ThmDex – An index of mathematical definitions, results, and conjectures.
Result R7 on D13: Empty set
Empty set is subset of every set
Formulation 0
Let $X$ be a D11: Set.
Let $\emptyset$ be the D13: Empty set.
Then \begin{equation} \emptyset \subseteq X \end{equation}
Formulation 1
Let $X$ be a D11: Set.
Let $\emptyset$ be the D13: Empty set.
Then \begin{equation} \forall \, x \in \emptyset : x \in X \end{equation}
Formulation 2
Let $X$ be a D11: Set such that
(i) $\mathcal{P}(X)$ is the D80: Power set of $X$
Let $\emptyset$ be the D13: Empty set.
Then \begin{equation} \emptyset \in \mathcal{P}(X) \end{equation}
Proofs
Proof 0
Let $X$ be a D11: Set.
Let $\emptyset$ be the D13: Empty set.
If $X = \emptyset$, then the claim follows from R125: Subset relation is reflexive.

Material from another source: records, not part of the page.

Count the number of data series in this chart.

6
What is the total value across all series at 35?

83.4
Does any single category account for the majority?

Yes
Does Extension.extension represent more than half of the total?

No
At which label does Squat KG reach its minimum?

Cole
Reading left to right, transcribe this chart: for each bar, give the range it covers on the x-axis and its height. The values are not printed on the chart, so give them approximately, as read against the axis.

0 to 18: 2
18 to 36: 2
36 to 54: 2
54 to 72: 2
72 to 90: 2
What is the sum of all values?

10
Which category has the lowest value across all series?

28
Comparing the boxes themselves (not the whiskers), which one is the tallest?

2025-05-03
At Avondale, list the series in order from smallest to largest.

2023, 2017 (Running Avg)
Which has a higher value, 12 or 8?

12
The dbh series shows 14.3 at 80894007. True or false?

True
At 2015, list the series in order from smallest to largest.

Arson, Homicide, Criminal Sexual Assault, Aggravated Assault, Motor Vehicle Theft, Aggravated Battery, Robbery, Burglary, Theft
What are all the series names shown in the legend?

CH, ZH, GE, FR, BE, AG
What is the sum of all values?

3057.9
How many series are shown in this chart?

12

Consider then the case $X \neq \emptyset$. For $\emptyset$ not to be a subset of $X$ would require the existence of an element of $\emptyset$ that does not belong to $X$. If such an element were to exist, that would imply that $\emptyset$ is not empty, which is a contradiction. Hence, such element does not exist and therefore $\emptyset$ is a subset of $X$.